▸ **Dataset content**
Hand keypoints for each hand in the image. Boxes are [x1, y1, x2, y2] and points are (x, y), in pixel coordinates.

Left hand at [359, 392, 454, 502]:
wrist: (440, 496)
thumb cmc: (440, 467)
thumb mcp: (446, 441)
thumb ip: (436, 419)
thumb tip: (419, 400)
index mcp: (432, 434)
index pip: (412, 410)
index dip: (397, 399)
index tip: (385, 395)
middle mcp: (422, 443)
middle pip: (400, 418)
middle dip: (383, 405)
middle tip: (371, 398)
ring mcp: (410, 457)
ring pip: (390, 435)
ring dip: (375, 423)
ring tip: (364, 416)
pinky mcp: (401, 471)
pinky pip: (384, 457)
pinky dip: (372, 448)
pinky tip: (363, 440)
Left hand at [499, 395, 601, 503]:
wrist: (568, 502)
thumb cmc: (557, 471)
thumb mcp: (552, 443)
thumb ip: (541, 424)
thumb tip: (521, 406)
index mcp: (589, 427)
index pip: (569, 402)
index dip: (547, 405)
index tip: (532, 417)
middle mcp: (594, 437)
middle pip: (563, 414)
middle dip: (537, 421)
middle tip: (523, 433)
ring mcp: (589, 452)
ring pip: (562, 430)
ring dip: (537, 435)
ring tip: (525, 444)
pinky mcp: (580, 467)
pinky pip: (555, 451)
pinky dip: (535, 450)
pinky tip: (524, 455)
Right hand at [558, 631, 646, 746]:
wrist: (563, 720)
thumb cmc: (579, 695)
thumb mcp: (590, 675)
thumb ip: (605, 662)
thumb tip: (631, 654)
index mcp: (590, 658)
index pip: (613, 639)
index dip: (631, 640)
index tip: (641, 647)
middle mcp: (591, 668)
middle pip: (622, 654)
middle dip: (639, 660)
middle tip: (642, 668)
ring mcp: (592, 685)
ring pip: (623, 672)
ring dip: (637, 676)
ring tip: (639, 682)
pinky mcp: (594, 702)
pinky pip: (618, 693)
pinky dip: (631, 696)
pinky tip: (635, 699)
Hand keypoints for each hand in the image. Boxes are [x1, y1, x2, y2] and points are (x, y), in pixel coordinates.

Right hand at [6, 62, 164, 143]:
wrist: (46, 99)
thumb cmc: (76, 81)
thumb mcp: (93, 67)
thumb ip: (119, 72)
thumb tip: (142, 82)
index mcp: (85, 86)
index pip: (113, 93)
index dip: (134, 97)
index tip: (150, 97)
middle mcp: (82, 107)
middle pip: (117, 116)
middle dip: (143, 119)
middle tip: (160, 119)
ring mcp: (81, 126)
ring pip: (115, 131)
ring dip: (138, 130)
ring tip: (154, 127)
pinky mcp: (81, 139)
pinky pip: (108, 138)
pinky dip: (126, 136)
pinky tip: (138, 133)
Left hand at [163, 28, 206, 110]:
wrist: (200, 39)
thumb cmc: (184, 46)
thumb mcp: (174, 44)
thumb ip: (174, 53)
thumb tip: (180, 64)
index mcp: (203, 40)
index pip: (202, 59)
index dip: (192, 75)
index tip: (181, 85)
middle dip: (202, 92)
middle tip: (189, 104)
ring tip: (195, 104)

▸ **Your task**
Having read the records, return each one exactly.

▸ **Completed exercise**
Hand keypoints for each hand in the image. Boxes are [x1, y1, x2, y2] and points are (x, y), in pixel coordinates.

Left hand at [359, 392, 454, 502]:
wrist: (440, 496)
thumb cmc: (440, 467)
thumb mcp: (446, 441)
thumb ip: (436, 419)
thumb tip: (419, 400)
index mcp: (432, 434)
index pip: (412, 410)
index dip: (397, 399)
index tip: (385, 395)
middle mcp: (422, 443)
middle pip: (400, 418)
middle dip: (383, 405)
middle tip: (371, 398)
ring mcp: (410, 457)
ring pip: (390, 435)
ring dip: (375, 423)
ring tip: (364, 416)
pinky mcp: (401, 471)
pinky pip: (384, 457)
pinky dip: (372, 448)
pinky tip: (363, 440)
Left hand at [499, 395, 601, 503]:
wrist: (568, 502)
thumb cmc: (557, 471)
thumb mcp: (552, 443)
thumb ip: (541, 424)
thumb tip: (521, 406)
index mcp: (589, 427)
index pip: (569, 402)
index dip: (547, 405)
index tip: (532, 417)
middle mcp: (594, 437)
middle pip: (563, 414)
middle dip: (537, 421)
middle tip: (523, 433)
ring mcp: (589, 452)
ring pip: (562, 430)
ring dip: (537, 435)
ring tip: (525, 444)
pinky mcp: (580, 467)
pinky pip: (555, 451)
pinky dip: (535, 450)
pinky tip: (524, 455)
Right hand at [558, 631, 646, 746]:
wrist: (563, 720)
thumb cmc: (579, 695)
thumb mcp: (590, 675)
thumb ip: (605, 662)
thumb tip: (631, 654)
index mcp: (590, 658)
index pip: (613, 639)
index dip: (631, 640)
index tip: (641, 647)
middle mcp: (591, 668)
middle pip: (622, 654)
middle dip: (639, 660)
middle tip: (642, 668)
ring mcp: (592, 685)
ring pip: (623, 672)
ring dip: (637, 676)
ring tip: (639, 682)
pinky mcp: (594, 702)
pinky pip: (618, 693)
pinky dip: (631, 696)
pinky tip: (635, 699)
Hand keypoints for each hand in the image. Boxes are [x1, y1, x2, y2] and points are (x, y), in pixel coordinates.

Right hand at [6, 62, 164, 143]:
wrist: (46, 99)
thumb cmc: (76, 81)
thumb mcp: (93, 67)
thumb ip: (119, 72)
thumb tip: (142, 82)
index mcp: (85, 86)
index pip: (113, 93)
index dip: (134, 97)
index tip: (150, 97)
middle mcp: (82, 107)
middle pip: (117, 116)
middle dip: (143, 119)
middle tip: (160, 119)
ring mcp: (81, 126)
ring pip: (115, 131)
ring dip: (138, 130)
ring tip: (154, 127)
pinky mcp: (81, 139)
pinky pip: (108, 138)
pinky dip: (126, 136)
pinky tip: (138, 133)
Left hand at [163, 28, 206, 110]:
wrist: (200, 39)
thumb cmc: (184, 46)
thumb mcp: (174, 44)
thumb ip: (174, 53)
thumb tip: (180, 64)
index mcp: (203, 40)
index pip: (202, 59)
index dip: (192, 75)
index tip: (181, 85)
middle dip: (202, 92)
middle tip: (189, 104)
ring tip: (195, 104)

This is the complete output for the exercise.